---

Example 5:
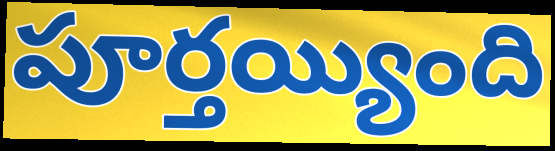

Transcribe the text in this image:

పూర్తయ్యింది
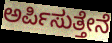
ಅರ್ಪಿಸುತ್ತೇನೆ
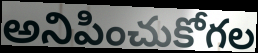
అనిపించుకోగల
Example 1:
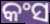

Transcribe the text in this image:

କଂସ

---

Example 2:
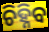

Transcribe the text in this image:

ଚିହ୍ନିବ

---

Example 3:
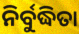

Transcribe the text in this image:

ନିର୍ବୁଦ୍ଧିତା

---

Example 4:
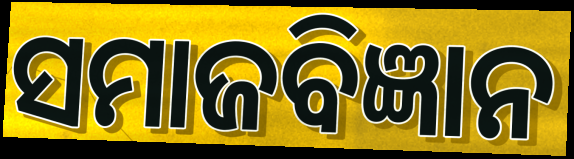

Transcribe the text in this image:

ସମାଜବିଜ୍ଞାନ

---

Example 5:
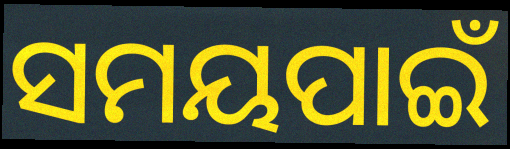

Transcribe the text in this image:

ସମୟପାଇଁ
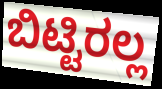
ಬಿಟ್ಟಿರಲ್ಲ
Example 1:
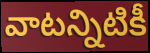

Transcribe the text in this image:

వాటన్నిటికీ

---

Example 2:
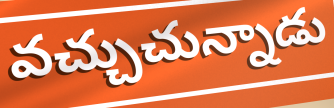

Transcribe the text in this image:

వచ్చుచున్నాడు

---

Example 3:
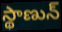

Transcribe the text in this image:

స్థాణున్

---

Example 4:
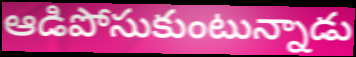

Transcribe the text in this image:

ఆడిపోసుకుంటున్నాడు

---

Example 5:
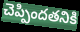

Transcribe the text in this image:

చెప్పిందతనికి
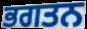
ਭਗਤਨ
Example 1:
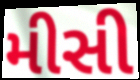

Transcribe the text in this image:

મીસી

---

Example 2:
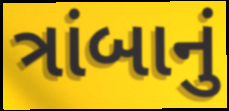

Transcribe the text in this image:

ત્રાંબાનું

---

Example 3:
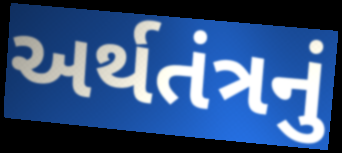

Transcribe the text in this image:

અર્થતંત્રનું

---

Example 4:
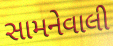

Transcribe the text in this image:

સામનેવાલી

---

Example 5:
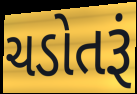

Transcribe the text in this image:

ચડોતરૂં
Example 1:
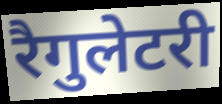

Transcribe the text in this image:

रैगुलेटरी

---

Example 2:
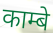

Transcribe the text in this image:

काम्बे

Aim:
Rewrite all of the data above with every "Transcribe" changed to "Copy out" and nothing else altered. Leave the pictures out.

Solution to the exercise:
---

Example 5:

Copy out the text in this image:

పూర్తయ్యింది
ಅರ್ಪಿಸುತ್ತೇನೆ
అనిపించుకోగల
Example 1:

Copy out the text in this image:

କଂସ

---

Example 2:

Copy out the text in this image:

ଚିହ୍ନିବ

---

Example 3:

Copy out the text in this image:

ନିର୍ବୁଦ୍ଧିତା

---

Example 4:

Copy out the text in this image:

ସମାଜବିଜ୍ଞାନ

---

Example 5:

Copy out the text in this image:

ସମୟପାଇଁ
ಬಿಟ್ಟಿರಲ್ಲ
Example 1:

Copy out the text in this image:

వాటన్నిటికీ

---

Example 2:

Copy out the text in this image:

వచ్చుచున్నాడు

---

Example 3:

Copy out the text in this image:

స్థాణున్

---

Example 4:

Copy out the text in this image:

ఆడిపోసుకుంటున్నాడు

---

Example 5:

Copy out the text in this image:

చెప్పిందతనికి
ਭਗਤਨ
Example 1:

Copy out the text in this image:

મીસી

---

Example 2:

Copy out the text in this image:

ત્રાંબાનું

---

Example 3:

Copy out the text in this image:

અર્થતંત્રનું

---

Example 4:

Copy out the text in this image:

સામનેવાલી

---

Example 5:

Copy out the text in this image:

ચડોતરૂં
Example 1:

Copy out the text in this image:

रैगुलेटरी

---

Example 2:

Copy out the text in this image:

काम्बे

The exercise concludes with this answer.